Stoop Philosophies

front porch philosophies from an "ordinary" life

Thursday, December 13, 2012

Dude! Where's my soap?

 I don't know how or even when it happened, but one day there suddenly were no more bars of soap in the house and what we were left to shower with was something called body wash and a thingamajig called a "pouf" (which I finally learned the name of after about two years of using the damn thing). When it ultimately came unravelled, I would tell my wife I need a new shower thingy, somehow she always knew exactly what I was talking about.

 I really think this was some nation(or world) -wide conspiracy by the women of our households to take control of the bathrooms of America(or the world). No one saw it coming, well at least I didn't... one day a bar of soap, the next a "pouf" I thought it was bad enough having all the bottles of shampoo and conditioner lining the tub, now we all (all of us in the house who shower have our own bottle of soap-oops! I mean, body wash) Of course these plastic bottles all filled to varying capacities inevitably get knocked around inside the tub and out every time someone moves the shower curtain to get in or out. Not to mention all the "pouf"s hanging in the shower, it's getting a little crowded in there folks.
And why do women, at least the women in my household need more than one bottle of so-(uh) body wash or shampoo? I tend to use one til its done then get another, but "they" seem to get close to the end but not quite and then get another so now there are two, sometimes three bottles of BW for each of them as well as two or three shampoo bottles for each of them and then they each have a conditioner, because lo! why should anyone share anything around here? Sometimes there are also these little boutique-y bottles of "special" BW that someone gave to them in a gift basket maybe five years ago (probably me) What about the Earth people??? All this plastic!

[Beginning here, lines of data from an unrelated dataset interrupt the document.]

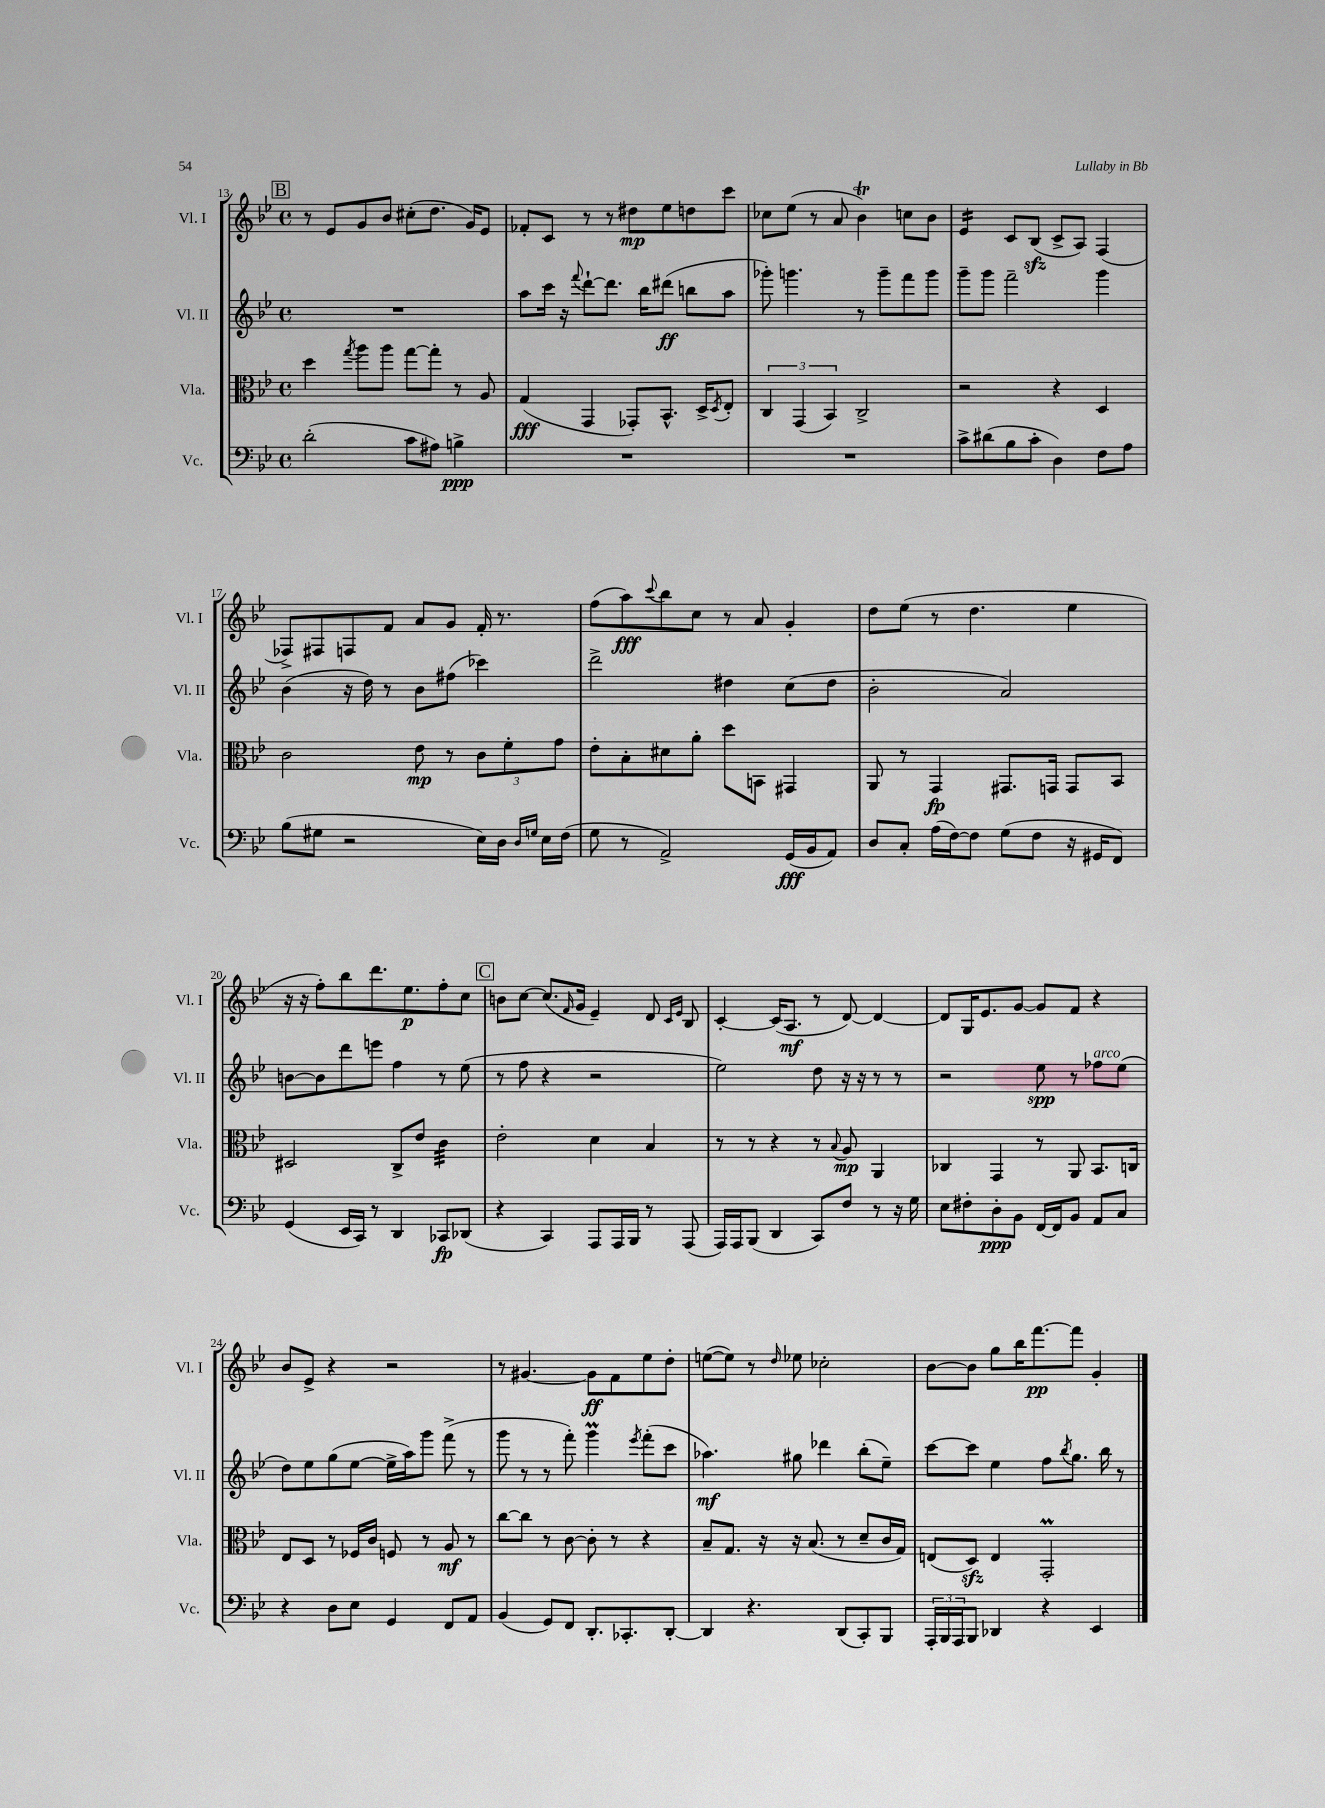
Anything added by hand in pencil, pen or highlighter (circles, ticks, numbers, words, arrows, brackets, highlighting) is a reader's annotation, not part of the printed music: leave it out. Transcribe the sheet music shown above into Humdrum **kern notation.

**kern	**dynam	**kern	**dynam	**kern	**dynam	**kern	**dynam
*part4	*part4	*part3	*part3	*part2	*part2	*part1	*part1
*staff4	*staff4	*staff3	*staff3	*staff2	*staff2	*staff1	*staff1
*I"Vc.	*	*I"Vla.	*	*I"Vl. II	*	*I"Vl. I	*
*I'Vc.	*	*I'Vla.	*	*I'Vl. II	*	*I'Vl. I	*
*clefF4	*	*clefC3	*	*clefG2	*	*clefG2	*
*k[b-e-]	*	*k[b-e-]	*	*k[b-e-]	*	*k[b-e-]	*
*M4/4	*	*M4/4	*	*M4/4	*	*M4/4	*
*met(c)	*	*met(c)	*	*met(c)	*	*met(c)	*
!!LO:REH:place=s1:t=B
=13	=13	=13	=13	=13	=13	=13	=13
(2d'\	.	4dd\	.	1r	.	8r	.
.	.	.	.	.	.	8e-/L	.
.	.	8qgg/	.	.	.	.	.
.	.	8aa\L	.	.	.	8g/	.
.	.	8aa\J	.	.	.	8b-/J	.
8c\L	.	[8gg\L	.	.	.	(8cc#X'\L	.
8A#X\J)	.	8gg'\J]	.	.	.	8.dd\J	.
4Bn^\	ppp	8r	.	.	.	.	.
.	.	.	.	.	.	16g/KL)	.
.	.	8A/	.	.	.	8e-/J	.
=14	=14	=14	=14	=14	=14	=14	=14
1r	.	(4G/	fff	8aa\L	.	8f-X'/L	.
.	.	.	.	16ccc\Jk	.	8c/J	.
.	.	.	.	16r	.	.	.
.	.	.	.	8qqfff/	.	.	.
.	.	4GG/	.	[8ddd`\L	.	8r	.
.	.	.	.	8.ddd\J]	.	8r	.
.	.	8GG-X'/L)	.	.	.	8dd#X\L	mp
.	.	.	.	16bb-\KL	.	.	.
.	.	8.BB-^^/J	.	(8ddd#X\J	ff	8ee-\	.
.	.	.	.	8bbn\L	.	8ddn\	.
.	.	16D^/KL	.	.	.	.	.
.	.	8qD/	.	.	.	.	.
.	.	8E-'/J	.	8aa\J	.	8ccc\J	.
=15	=15	=15	=15	=15	=15	=15	=15
1r	.	6C/	.	8ggg-X'\)	.	8cc-X\L	.
.	.	.	.	4.gggn\	.	(8ee-\J	.
.	.	(6GG/	.	.	.	.	.
.	.	.	.	.	.	8r	.
.	.	6BB-/)	.	.	.	.	.
.	.	.	.	.	.	8a/	.
.	.	2C^/	.	8r	.	4b-T\)	.
.	.	.	.	8ggg~\L	.	.	.
.	.	.	.	8fff\	.	8ccn\L	.
.	.	.	.	8ggg\J	.	8b-\J	.
=16	=16	=16	=16	=16	=16	=16	=16
*	*	*	*	*	*	*tremolo	*
8c^\L	.	2r	.	8ggg~\L	.	16e-/LL	.
.	.	.	.	.	.	16e-/	.
(8d#X\	.	.	.	8ggg\J	.	16e-/	.
.	.	.	.	.	.	16e-/JJ	.
*	*	*	*	*	*	*Xtremolo	*
8B-\	.	.	.	2fff~\	.	8c/L	.
8c'\J	.	.	.	.	.	(8B-zz/J	.
4D\)	.	4r	.	.	.	8c^/L	.
.	.	.	.	.	.	8A/J)	.
8F\L	.	4D/	.	4ggg\	.	(4F/	.
8A\J	.	.	.	.	.	.	.
!!LO:LB:g=z
=17	=17	=17	=17	=17	=17	=17	=17
(8B-\L	.	2c\	.	(4b-\	.	8F-X^/L)	.
8G#X\J	.	.	.	.	.	8F#X/	.
2r	.	.	.	16r	.	8Fn/	.
.	.	.	.	16dd\)	.	.	.
.	.	.	.	8r	.	8f/J	.
.	.	8e-\	mp	8b-\L	.	8a/L	.
.	.	8r	.	(8ff#X\J	.	8g/J	.
16E-\LL)	.	12c\L	.	4ccc-X\)	.	16f'/	.
16D\JJ	.	.	.	.	.	8.r	.
.	.	12f'\	.	.	.	.	.
16qqD/LL	.	.	.	.	.	.	.
16qqGn/JJ	.	.	.	.	.	.	.
16E-\LL	.	.	.	.	.	.	.
.	.	12g\J	.	.	.	.	.
(16F\JJ	.	.	.	.	.	.	.
=18	=18	=18	=18	=18	=18	=18	=18
8G\	.	8e-'\L	.	2ddd^\	.	(8ff\L	.
8r	.	8B-'\	.	.	.	8aa\)	fff
.	.	.	.	.	.	8qqccc/	.
2AA^/)	.	8d#X\	.	.	.	8bb-\	.
.	.	8a'\J	.	.	.	8cc\J	.
.	.	8dd\L	.	4dd#X\	.	8r	.
.	.	8BBn\J	.	.	.	8a/	.
(16GG/LL	fff	4GG#X/	.	(8cc\L	.	4g'/	.
16BB-/J	.	.	.	.	.	.	.
8AA/J)	.	.	.	8dd#\J	.	.	.
=19	=19	=19	=19	=19	=19	=19	=19
8D/L	.	8AA/	.	2b-'\	.	8dd\L	.
8C'/J	.	8r	.	.	.	(8ee-\J	.
(16A\LL	.	4GG/	fp	.	.	8r	.
[16F\J)	.	.	.	.	.	.	.
8F\J]	.	.	.	.	.	4.dd\	.
(8G\L	.	8.GG#X/L	.	2a/)	.	.	.
8F\J	.	.	.	.	.	.	.
.	.	16GGn/Jk	.	.	.	.	.
16r	.	8GG/L	.	.	.	4ee-\	.
16GG#X/KL	.	.	.	.	.	.	.
8FF/J)	.	8BB-/J	.	.	.	.	.
!!LO:LB:g=z
=20	=20	=20	=20	=20	=20	=20	=20
(4GG/	.	2D#X/	.	[8bn\L	.	16r	.
.	.	.	.	.	.	16r	.
.	.	.	.	8b\]	.	8ff'\L)	.
16EE-/LL	.	.	.	8ddd\	.	8bb-\	.
16CC/JJ)	.	.	.	.	.	.	.
8r	.	.	.	8eeen\J	.	8.ddd\	.
4DD/	.	8C^/L	.	4ff\	.	.	.
.	.	.	.	.	.	8.ee-\	p
.	.	8e-/J	.	.	.	.	.
*	*	*tremolo	*	*	*	*	*
8CC-X/L	fp	32c\LLL	.	8r	.	8ff'\	.
.	.	32c\	.	.	.	.	.
.	.	32c\	.	.	.	.	.
.	.	32c\	.	.	.	.	.
(8DD-X/J	.	32c\	.	(8ee-\	.	8cc\J	.
.	.	32c\	.	.	.	.	.
.	.	32c\	.	.	.	.	.
.	.	32c\JJJ	.	.	.	.	.
*	*	*Xtremolo	*	*	*	*	*
!!LO:REH:place=s1:t=C
=21	=21	=21	=21	=21	=21	=21	=21
4r	.	2e-'\	.	8r	.	8bn\L	.
.	.	.	.	8ff\	.	[8cc\J	.
4CC/)	.	.	.	4r	.	(8.cc/L]	.
.	.	.	.	.	.	16qqf/	.
.	.	.	.	.	.	16g/Jk	.
8AAA/L	.	4d\	.	2r	.	4e-~/)	.
16AAA/L	.	.	.	.	.	.	.
16BBB-/JJ	.	.	.	.	.	.	.
8r	.	4B-/	.	.	.	8d/	.
.	.	.	.	.	.	16qqc/LL	.
.	.	.	.	.	.	16qqe-/JJ	.
(8AAA/	.	.	.	.	.	8B-/	.
=22	=22	=22	=22	=22	=22	=22	=22
16AAA/LL)	.	8r	.	2ee-\)	.	[4c'/	.
16AAA/J	.	.	.	.	.	.	.
(8BBB-/J	.	8r	.	.	.	.	.
4DD/	.	4r	.	.	.	(16c/KL]	.
.	.	.	.	.	.	8.A/J	mf
8CC/L)	.	8r	.	8dd\	.	8r	.
.	.	8qqB-/	.	.	.	.	.
8F/J	.	8A/	mp	16r	.	[8d/)	.
.	.	.	.	16r	.	.	.
8r	.	4AA/	.	8r	.	4d/_	.
16r	.	.	.	8r	.	.	.
16G\	.	.	.	.	.	.	.
=23	=23	=23	=23	=23	=23	=23	=23
8E-\L	.	4C-X/	.	2r	.	8d/L]	.
8F#X'\	.	.	.	.	.	16G/K	.
.	.	.	.	.	.	8.e-/	.
8D'\	ppp	4GG/	.	.	.	.	.
8BB-\J	.	.	.	.	.	[8g/J	.
[16FF/LL	.	8r	.	8ee-\	spp	8g/L]	.
16FF/J]	.	.	.	.	.	.	.
8BB-/J	.	8AA/	.	8r	.	8f/J	.
!	!	!	!	!LO:TX:a:i:t=arco	!	!	!
8AA/L	.	8.BB-/L	.	8ff-X\L	.	4r	.
8C/J	.	.	.	(8ee-\J	.	.	.
.	.	16Cn/Jk	.	.	.	.	.
!!LO:LB:g=z
=24	=24	=24	=24	=24	=24	=24	=24
4r	.	8E-/L	.	8dd\L)	.	8b-/L	.
.	.	8D/J	.	8ee-\	.	8e-^/J	.
8D\L	.	8r	.	(8gg\	.	4r	.
8E-\J	.	16F-X/LL	.	[8ee-\J	.	.	.
.	.	16c/JJ	.	.	.	.	.
4GG/	.	8Fn/	.	16ee-^\LL]	.	2r	.
.	.	.	.	16aa\J)	.	.	.
.	.	8r	.	8ggg\J	.	.	.
8FF/L	.	8A/	mf	(8fff^\	.	.	.
8AA/J	.	8r	.	8r	.	.	.
=25	=25	=25	=25	=25	=25	=25	=25
(4BB-/	.	[8cc\L	.	8ggg\	.	8r	.
.	.	8cc\J]	.	8r	.	[4.g#X/	.
8GG/L)	.	8r	.	8r	.	.	.
8FF/J	.	[8c\	.	8fff'\)	.	.	.
8.DD'/L	.	8c'\]	.	4gggM\	.	8g#\L]	ff
.	.	8r	.	.	.	8f\	.
8.CC-X'/	.	.	.	.	.	.	.
.	.	.	.	8qeee-/	.	.	.
.	.	4r	.	(8fff'\L	.	8ee-\	.
[8DD'/J	.	.	.	8ccc\J	.	8dd'\J	.
=26	=26	=26	=26	=26	=26	=26	=26
4DD/]	.	8B-~/L	.	4.aa-X\)	mf	([8een\L	.
.	.	8.G/J	.	.	.	8ee\J])	.
4.r	.	.	.	.	.	8r	.
.	.	16r	.	.	.	.	.
.	.	.	.	.	.	16qqdd/	.
.	.	16r	.	8gg#X\	.	8ee-X\	.
.	.	(8.B-/	.	.	.	.	.
.	.	.	.	4ddd-X\	.	2cc-X'\	.
(8DD/L	.	8r	.	.	.	.	.
8CC'/)	.	8d~/L	.	(8bb-'\L	.	.	.
8BBB-/J	.	16c/L	.	8ee-~\J)	.	.	.
.	.	16G/JJ)	.	.	.	.	.
=27	=27	=27	=27	=27	=27	=27	=27
24AAA'/LL	.	(8En/L	.	[8ccc\L	.	[8b-\L	.
24BBB-/	.	.	.	.	.	.	.
24AAA/J	.	.	.	.	.	.	.
8BBB-/J	.	8Dzz/J)	.	8ccc\J]	.	8b-\J]	.
4DD-X/	.	4E/	.	4ee-\	.	8gg\L	.
.	.	.	.	.	.	16bb-\K	.
.	.	.	.	.	.	[8.fff\	pp
4r	.	2GGM'/	.	8ff\L	.	.	.
.	.	.	.	8qbb-/	.	.	.
.	.	.	.	8.gg\J	.	8fff\J]	.
4EE-/	.	.	.	.	.	4g'/	.
.	.	.	.	16bb-\	.	.	.
.	.	.	.	8r	.	.	.
==	==	==	==	==	==	==	==
*-	*-	*-	*-	*-	*-	*-	*-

 Having said all this, I do understand the reasons for getting rid of the soap- the little hairs stuck to the diminishing bar was kind of gross and the mess it made even if you tried to contain it in a dish was a bear to clean, or so my wife tells me...

But back to this "pouf" thing. What the hell is it and where did it come from? Gotta be the damn French! Right? These things were not made for men. Mine always seem to come unravelled at a much quicker pace than anyone else's. I know, I can see them all hanging there, mocking me. So...
now there are some companys trying to make the "pouf"( I am physically unable to print this word without the " ") a little more manly. Have you seen these things? They are some futuristic looking triangle shaped amalgamation of the "pouf" and some old hard washcloth left over from the seventies, before people knew about thread counts and such. The "pouf" is cut in half and place in the center of a semi-hard rubber triangular...what looks like some tabletop mass communication device maybe from Star Trek or the like. The other side has an almost sandpaper quality washcloth sewn or fused in or laser-attached, it all looks very high-tech but is incredibly low(brow)-tech. While I appreciate the attempt at "manning up" the adorable "pouf", I have to say this was a swing and a miss, let's try again. This means you Dove and Axe.

...and that's all I have to say about that.